Unit 6, ‘Planning for everyday practice’, outlines a structure within which staff can set goals and priorities. Too much structure may inhibit the person from having any control his/her own life, and a holistic approach is recommended when prioritising goals. The reader is reminded to think of the person’s whole life, not just one aspect. We often fall into the trap where a single feature of a person is the one aspect that gets spoken about most often, e.g. if an individual has epilepsy or challenging behaviour. From talking to service users, I have found that they understand that staff need to know a lot of necessary information about them, but they also want staff to know the positive aspects of who they are, what they can do and the things they like.

It is important to have a flexible approach and to include a review afterwards to find out how well the plan has worked. On the front line, each staff member must feel confident and supported in their work with people for whom they are in a position of advocacy. It remains important for people with profound learning disability to be involved and able to express their feelings, opinions, needs, likes and dislikes.

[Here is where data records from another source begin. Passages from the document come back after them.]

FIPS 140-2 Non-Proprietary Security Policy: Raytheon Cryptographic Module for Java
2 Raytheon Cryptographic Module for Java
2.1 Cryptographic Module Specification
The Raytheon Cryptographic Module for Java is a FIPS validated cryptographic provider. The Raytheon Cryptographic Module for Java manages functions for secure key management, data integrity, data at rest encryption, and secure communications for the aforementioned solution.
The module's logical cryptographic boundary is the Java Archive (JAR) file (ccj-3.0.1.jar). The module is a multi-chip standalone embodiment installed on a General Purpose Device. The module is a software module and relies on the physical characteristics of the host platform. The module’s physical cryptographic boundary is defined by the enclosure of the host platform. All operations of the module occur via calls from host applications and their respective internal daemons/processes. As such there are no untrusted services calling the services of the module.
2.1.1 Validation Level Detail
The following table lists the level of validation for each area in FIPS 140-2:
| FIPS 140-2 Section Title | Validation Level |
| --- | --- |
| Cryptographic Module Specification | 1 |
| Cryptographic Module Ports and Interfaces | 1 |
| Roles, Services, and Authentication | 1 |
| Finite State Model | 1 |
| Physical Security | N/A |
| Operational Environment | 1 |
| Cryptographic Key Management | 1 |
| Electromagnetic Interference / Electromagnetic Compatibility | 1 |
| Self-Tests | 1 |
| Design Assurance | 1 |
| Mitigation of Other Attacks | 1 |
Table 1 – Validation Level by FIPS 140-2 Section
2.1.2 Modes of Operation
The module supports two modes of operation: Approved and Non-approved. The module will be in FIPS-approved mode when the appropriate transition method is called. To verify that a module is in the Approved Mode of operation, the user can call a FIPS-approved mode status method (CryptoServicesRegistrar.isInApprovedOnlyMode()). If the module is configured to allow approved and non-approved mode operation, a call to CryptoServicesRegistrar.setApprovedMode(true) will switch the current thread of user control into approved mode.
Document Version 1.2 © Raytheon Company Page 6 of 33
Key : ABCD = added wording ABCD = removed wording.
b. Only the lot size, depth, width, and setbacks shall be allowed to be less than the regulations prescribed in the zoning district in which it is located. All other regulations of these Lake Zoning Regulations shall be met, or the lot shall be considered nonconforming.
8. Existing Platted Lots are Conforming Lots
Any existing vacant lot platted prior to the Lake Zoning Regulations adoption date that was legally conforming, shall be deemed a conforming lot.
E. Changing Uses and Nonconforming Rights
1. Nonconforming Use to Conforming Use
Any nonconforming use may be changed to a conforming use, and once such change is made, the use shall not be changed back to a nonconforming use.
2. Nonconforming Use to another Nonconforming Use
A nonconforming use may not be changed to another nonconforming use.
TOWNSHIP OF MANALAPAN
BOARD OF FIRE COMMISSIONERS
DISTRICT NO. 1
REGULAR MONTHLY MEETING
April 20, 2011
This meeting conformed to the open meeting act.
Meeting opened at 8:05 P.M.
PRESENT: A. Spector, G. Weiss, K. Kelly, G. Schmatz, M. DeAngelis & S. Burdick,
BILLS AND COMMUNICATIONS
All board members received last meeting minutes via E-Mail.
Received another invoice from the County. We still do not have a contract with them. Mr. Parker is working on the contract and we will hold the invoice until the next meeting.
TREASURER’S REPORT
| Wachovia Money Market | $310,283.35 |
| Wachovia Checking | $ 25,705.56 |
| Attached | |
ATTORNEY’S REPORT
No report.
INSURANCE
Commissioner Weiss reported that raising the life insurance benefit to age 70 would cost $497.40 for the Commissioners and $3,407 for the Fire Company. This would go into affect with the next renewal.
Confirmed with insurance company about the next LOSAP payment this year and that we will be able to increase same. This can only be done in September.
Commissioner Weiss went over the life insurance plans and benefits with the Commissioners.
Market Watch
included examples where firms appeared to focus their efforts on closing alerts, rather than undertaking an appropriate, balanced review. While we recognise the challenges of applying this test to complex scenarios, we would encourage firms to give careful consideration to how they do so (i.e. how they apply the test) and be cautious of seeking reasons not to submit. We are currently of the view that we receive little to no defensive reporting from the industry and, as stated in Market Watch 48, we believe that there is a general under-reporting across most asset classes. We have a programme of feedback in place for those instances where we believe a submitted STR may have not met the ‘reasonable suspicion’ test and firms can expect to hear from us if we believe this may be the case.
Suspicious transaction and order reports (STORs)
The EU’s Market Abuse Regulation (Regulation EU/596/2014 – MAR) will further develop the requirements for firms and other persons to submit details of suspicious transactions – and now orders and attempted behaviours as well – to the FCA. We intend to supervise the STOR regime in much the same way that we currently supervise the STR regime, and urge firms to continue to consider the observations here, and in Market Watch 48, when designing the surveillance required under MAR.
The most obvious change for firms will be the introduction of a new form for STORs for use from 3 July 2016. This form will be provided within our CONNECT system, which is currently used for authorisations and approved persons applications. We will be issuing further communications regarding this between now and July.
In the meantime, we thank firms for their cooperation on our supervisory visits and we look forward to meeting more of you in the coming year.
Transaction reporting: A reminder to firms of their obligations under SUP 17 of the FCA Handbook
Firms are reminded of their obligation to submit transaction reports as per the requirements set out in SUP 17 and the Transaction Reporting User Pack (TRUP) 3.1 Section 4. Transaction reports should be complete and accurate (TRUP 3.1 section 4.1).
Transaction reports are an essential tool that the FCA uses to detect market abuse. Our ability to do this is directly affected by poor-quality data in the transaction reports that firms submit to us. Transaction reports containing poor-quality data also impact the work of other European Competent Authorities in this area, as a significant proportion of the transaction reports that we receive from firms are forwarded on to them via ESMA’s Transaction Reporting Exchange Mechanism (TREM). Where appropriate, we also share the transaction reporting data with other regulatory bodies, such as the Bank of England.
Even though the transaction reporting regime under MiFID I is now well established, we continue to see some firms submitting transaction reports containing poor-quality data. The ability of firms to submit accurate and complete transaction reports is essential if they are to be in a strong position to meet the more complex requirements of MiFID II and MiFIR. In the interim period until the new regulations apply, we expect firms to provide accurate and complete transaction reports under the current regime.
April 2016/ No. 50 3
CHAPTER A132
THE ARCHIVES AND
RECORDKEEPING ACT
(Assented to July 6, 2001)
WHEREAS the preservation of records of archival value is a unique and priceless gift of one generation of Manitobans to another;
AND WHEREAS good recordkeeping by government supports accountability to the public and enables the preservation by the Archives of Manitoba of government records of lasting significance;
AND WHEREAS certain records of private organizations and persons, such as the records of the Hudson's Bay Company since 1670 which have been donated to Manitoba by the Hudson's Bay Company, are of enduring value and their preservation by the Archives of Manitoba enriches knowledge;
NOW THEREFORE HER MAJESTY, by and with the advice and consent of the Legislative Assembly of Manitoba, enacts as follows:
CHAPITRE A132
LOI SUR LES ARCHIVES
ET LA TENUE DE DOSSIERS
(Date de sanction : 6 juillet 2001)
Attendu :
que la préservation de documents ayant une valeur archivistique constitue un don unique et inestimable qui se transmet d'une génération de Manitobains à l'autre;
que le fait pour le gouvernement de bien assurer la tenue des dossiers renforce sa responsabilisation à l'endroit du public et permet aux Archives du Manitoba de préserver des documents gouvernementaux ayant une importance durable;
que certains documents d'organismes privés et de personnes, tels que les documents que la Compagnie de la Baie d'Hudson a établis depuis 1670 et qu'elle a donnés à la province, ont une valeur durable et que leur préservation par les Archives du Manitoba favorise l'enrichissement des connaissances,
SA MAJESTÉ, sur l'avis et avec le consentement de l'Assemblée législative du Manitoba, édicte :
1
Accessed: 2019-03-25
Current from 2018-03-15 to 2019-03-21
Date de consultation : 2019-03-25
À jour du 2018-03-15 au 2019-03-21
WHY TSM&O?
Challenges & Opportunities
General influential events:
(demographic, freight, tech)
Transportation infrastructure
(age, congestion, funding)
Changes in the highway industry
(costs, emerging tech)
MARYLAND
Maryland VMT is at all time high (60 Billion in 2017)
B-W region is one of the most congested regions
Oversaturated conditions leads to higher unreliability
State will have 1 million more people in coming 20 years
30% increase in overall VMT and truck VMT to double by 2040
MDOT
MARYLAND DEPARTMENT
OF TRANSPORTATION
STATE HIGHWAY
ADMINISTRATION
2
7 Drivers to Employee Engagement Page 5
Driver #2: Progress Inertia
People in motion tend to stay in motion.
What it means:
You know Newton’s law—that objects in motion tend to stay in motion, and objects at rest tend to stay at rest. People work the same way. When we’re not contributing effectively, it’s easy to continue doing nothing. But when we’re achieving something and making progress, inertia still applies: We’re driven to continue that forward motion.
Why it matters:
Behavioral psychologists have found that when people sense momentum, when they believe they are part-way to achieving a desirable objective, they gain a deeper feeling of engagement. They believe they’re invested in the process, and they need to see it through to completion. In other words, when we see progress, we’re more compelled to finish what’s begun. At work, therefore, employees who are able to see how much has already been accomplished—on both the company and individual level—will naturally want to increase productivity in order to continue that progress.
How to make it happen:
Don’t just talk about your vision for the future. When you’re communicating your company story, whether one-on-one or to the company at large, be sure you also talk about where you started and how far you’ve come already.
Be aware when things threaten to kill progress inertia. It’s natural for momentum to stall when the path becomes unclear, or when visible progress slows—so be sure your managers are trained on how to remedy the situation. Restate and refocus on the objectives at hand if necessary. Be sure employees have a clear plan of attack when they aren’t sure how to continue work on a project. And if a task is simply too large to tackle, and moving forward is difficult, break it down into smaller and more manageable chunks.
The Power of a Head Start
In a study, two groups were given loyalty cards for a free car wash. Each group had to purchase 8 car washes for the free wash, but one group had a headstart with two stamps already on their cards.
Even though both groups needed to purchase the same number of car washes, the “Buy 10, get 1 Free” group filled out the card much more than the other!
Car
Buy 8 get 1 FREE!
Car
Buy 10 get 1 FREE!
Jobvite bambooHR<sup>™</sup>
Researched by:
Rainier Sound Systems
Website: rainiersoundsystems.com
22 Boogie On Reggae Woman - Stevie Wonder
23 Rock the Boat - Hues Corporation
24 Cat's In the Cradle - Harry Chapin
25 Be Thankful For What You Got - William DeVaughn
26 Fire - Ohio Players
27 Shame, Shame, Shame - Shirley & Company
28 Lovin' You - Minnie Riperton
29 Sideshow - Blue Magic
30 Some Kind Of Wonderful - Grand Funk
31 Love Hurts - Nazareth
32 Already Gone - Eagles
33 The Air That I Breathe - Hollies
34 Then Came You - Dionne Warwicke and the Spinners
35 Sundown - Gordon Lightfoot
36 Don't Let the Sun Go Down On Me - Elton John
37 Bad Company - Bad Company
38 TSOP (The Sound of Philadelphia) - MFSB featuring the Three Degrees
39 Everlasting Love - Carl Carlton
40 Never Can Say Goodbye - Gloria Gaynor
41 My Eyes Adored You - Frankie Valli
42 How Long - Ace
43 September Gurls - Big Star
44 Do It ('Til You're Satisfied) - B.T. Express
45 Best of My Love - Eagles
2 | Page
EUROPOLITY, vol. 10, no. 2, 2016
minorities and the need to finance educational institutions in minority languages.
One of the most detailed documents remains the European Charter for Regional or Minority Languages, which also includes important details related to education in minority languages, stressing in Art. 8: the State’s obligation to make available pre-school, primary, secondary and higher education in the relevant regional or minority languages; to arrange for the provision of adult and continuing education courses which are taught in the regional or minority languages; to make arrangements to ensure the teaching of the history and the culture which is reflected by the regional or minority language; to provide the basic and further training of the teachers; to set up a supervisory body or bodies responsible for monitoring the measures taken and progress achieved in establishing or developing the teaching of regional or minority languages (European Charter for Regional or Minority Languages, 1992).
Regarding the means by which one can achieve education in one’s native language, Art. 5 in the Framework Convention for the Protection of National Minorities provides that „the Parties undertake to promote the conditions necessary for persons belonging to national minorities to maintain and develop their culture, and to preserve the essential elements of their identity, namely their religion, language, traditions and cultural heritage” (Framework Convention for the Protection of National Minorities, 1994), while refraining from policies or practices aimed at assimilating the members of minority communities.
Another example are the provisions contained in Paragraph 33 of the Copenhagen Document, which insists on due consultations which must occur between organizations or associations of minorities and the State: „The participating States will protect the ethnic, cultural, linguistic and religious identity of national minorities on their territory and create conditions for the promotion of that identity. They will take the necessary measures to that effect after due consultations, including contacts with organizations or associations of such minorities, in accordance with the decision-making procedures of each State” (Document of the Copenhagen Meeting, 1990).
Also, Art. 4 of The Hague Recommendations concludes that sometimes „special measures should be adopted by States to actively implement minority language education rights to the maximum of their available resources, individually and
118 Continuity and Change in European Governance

Overall, Better choices: Fuller lives gives a very good introduction to working with people with profound learning disabilities. It would be suitable reading for a new staff member. There are many useful pen pictures of real people in real situations and how staff interact with service users. For the seasoned staff member, the text reaffirms points of good practice and gives food for thought in areas that may have become routine. The activities in each unit make this an active learning package. This training pack would be a useful resource for any centre. Each book covers a topic which can be read on its own or as part of the overall pack. The presentation of the text makes easy reading and there is an excellent selection of up-to-date reference material for the reader.

BETTER CHOICES–FULLER LIVES: WORKING WITH PEOPLE WITH PROFOUND LEARNING DISABILITY AND COMPLEX SUPPORT NEEDS, by Alice Bradley and Carol Ouvry. BILD, First Draft Publications Series, 1999. ISBN 1 902519 05 1. Price stg$50 + 5% p&p. Available (quoting PUB/99/9) from BILD Publications, Plymbridge Distributors, Estover Road, Plymouth PL6 7PZ.